In verse 9, above, Paul’s claim that if a man honestly seeks to discharge this debt of love, he will automatically keep all the commandments. Love never seeks to destroy, but always to build up. We are living some 1,900 years closer to the day of redemption than the Roman Christians to whom Paul wrote this letter. We must be keenly aware that our final destination is nearer than when we first believed in Christ.
Time is precious and we must keep ourselves alert to make the best use of the time for Christian living. Paul gave several admonitions in the light of the Lord’s soon return. The first is “Wake up.“ See 1 Thessalonians 5: 1-11, above. Let’s look at verse 6 and be reminded: therefore, let us not sleep, as do others, but let us watch and be sober.
The second instruction is “Clean up.“ We do not want to be found dressed in dirty garments when the Lord returns. 1 John 2:28 reminds us, And now, little children, abide in Him, that when He shall appear, we may have confidence and not be ashamed before Him at His coming. Then, 1 John 3: 3, And every man that hath this hope in Him purifieth himself, even as He is pure.
The Christian wears the armor of light not the deeds of darkness. He has no reason to get involved in the sinful pleasures of the world.
Finally, Paul admonished, “Grow up.“ Verse 14 of Romans 13, above, states but put ye on the Lord Jesus Christ, and make not provision for the flesh, to fulfill the lusts thereof.
To put on the Lord Jesus Christ means to become more like Him, to receive by faith all that He is for our daily living. We “grow” on the basis of the food that we eat. That is why God warns us not to make provisions for the “flesh”. If we feed the flesh, we will fail, but if we feed the inner man the nourishing things of the Spirit, we will succeed as a follower of Christ. In other words, a Christian citizen ought to be the best of citizens.
In verse 11 of Romans 13, above, Paul told his readers to wake up and be ready for the coming of Christ, the Rapture. A casual reading of the daily newspaper will indicate to us that we are living in a day when Christ could come at any moment. It is believed among Pentecostals that the coming of Christ is twofold: (1) the Rapture, when saved people are caught up to meet the Lord in the air before the Great Tribulation and then (2) the revelation of Jesus Christ and the redeemed coming with Him from Heaven when Christ returns with His saints at the end the Great Tribulation.
At the rapture, Christ comes in the air for His saints. At the revelation, He comes to the earth with them. He must come for them before He comes with them.

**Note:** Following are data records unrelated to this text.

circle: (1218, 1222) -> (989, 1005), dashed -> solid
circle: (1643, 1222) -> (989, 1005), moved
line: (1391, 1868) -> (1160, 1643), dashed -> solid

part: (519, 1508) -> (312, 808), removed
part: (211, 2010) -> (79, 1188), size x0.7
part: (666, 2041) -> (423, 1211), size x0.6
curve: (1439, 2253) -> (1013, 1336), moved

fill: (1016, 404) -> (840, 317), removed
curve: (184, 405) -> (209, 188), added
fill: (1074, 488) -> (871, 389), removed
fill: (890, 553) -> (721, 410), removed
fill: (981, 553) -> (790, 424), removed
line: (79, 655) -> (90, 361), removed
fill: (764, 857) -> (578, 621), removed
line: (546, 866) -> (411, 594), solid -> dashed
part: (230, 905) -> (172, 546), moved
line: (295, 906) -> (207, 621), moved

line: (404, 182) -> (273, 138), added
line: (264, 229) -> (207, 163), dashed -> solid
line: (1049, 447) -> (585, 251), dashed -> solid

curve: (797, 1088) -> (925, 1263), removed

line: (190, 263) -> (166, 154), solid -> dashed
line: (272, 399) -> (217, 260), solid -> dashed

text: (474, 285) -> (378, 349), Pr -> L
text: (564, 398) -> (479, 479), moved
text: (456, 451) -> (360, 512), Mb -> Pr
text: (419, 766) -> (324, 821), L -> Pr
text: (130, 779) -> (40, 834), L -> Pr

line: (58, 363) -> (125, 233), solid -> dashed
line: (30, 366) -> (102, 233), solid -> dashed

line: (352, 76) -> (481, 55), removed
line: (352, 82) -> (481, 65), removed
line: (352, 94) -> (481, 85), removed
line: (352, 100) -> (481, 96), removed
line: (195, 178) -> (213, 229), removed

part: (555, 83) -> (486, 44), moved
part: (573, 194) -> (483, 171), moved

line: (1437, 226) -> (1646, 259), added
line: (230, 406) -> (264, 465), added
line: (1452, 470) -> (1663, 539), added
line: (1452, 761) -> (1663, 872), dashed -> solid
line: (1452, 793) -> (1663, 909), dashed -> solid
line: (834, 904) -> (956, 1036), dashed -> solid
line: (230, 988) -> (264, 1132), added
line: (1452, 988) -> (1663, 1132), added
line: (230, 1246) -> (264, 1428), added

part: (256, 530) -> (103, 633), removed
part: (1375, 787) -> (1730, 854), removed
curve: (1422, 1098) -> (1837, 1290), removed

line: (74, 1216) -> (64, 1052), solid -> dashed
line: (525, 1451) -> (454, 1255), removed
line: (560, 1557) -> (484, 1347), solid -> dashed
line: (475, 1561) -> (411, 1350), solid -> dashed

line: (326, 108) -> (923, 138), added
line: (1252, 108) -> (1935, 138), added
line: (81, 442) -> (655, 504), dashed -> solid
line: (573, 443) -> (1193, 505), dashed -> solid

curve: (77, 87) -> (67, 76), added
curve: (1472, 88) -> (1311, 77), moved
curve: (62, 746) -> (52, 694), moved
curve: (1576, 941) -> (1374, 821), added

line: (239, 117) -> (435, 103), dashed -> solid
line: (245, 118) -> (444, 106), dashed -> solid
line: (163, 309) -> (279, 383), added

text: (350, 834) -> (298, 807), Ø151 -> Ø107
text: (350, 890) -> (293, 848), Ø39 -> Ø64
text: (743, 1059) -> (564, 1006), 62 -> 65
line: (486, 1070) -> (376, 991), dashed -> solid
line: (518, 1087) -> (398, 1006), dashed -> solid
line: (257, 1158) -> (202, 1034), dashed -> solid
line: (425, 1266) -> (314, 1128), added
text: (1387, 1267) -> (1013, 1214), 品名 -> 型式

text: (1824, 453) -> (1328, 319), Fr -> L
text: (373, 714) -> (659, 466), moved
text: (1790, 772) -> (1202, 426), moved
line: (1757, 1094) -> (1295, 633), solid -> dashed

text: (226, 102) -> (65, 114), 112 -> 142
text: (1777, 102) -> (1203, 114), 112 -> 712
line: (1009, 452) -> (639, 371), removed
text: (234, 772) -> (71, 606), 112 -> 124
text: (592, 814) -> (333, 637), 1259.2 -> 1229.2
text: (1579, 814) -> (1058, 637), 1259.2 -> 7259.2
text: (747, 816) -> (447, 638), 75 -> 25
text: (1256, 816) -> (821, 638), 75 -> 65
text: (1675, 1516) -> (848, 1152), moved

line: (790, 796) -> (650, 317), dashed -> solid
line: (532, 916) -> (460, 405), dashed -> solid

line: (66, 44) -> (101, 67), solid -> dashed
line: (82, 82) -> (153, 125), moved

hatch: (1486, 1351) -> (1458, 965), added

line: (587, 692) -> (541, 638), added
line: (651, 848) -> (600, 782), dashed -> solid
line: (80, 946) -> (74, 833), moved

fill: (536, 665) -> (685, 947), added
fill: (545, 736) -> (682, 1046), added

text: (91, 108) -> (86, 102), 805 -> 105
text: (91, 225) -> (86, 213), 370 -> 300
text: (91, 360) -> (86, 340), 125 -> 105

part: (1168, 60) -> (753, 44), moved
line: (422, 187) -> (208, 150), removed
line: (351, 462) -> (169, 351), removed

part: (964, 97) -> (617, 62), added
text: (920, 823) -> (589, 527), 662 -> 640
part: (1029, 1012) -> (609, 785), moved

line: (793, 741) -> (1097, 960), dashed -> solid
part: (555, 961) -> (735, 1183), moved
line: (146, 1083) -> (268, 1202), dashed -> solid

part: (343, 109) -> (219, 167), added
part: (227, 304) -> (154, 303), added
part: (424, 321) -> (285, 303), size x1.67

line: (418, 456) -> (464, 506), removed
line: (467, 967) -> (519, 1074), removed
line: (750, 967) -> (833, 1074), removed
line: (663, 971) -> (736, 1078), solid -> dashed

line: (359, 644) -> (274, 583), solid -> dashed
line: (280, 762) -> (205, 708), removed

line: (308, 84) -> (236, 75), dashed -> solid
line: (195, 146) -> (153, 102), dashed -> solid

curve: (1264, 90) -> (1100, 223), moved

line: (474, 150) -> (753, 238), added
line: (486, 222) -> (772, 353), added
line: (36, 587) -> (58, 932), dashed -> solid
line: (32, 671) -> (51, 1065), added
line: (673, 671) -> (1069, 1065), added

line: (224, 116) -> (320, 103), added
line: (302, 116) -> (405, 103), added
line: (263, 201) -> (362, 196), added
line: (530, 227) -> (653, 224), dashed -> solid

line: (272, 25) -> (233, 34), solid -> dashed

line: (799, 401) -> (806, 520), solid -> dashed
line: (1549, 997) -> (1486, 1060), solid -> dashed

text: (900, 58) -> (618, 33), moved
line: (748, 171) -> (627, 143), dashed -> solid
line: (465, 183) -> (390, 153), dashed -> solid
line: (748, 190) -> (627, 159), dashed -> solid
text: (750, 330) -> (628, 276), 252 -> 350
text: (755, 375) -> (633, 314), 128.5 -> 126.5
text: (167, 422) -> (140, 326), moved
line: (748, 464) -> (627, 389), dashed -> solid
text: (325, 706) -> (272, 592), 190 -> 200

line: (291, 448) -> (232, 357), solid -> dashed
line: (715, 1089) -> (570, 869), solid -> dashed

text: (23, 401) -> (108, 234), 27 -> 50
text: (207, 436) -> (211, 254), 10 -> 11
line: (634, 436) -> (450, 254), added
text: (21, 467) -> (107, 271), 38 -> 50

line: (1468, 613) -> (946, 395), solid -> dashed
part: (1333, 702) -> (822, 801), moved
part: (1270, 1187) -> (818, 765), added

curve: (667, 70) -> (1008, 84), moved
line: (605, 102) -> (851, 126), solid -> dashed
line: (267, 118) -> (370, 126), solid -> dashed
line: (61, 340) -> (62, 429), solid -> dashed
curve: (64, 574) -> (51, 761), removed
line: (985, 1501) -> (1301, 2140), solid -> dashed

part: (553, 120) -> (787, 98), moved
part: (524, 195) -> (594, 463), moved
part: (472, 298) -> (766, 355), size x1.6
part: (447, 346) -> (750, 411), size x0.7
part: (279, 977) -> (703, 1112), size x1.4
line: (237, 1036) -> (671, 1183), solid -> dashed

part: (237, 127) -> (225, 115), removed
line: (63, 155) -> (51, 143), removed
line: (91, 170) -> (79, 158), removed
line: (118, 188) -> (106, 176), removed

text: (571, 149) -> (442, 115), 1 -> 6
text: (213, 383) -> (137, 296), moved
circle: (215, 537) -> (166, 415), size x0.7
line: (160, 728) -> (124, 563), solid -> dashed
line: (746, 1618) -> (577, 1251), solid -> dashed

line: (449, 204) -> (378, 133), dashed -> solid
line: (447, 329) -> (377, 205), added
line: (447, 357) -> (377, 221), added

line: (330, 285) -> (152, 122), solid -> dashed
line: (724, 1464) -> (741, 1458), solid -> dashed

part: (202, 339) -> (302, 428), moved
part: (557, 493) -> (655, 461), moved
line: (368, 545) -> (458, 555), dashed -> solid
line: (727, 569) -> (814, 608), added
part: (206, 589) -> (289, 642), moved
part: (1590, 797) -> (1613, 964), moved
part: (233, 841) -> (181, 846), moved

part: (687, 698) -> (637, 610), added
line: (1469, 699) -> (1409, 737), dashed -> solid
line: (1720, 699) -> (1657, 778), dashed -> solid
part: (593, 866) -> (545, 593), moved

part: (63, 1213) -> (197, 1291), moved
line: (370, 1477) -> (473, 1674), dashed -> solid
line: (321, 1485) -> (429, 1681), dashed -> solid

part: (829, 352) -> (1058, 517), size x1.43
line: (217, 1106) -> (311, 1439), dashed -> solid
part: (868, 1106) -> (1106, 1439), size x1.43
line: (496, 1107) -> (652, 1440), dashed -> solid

At the rapture, Christ comes as the Bridegroom to take unto Himself His Bride, the Church. At the revelation, He comes with His Bride to rule the nations and stand on the same Mount Olivet from which He ascended. The rapture may happen at any moment.
The Christian life is not so much empty of the things of the world as it is filled with the things of Christ. Our lifestyle reveals the quality of our commitment to Christ.
Trust and do are words that go well together. We should have faith and that faith should work. Trusting God equips us for holy living. It would be good to study 1 Thessalonians 5. Our golden text is in verse 15: See that none render evil for evil unto any man; but ever follow that which is good, both among yourselves, and to all men. Never in the history of Christianity has chapter five of 1 Thessalonians been more relevant than it is today.
The mark of the church that the world notices is not the beauty of its buildings nor the landscaping nor the degrees that are attached to the pastors and workers nor the trained professional choir and staff; rather, it is these words of Christ in John 13:35, By this shall all men know that ye are My disciples, if you have love one to another. This is where the Church differs from the world. The world hates and returns evil for evil. The Church, the redeemed of the LORD, loves and returns good for evil.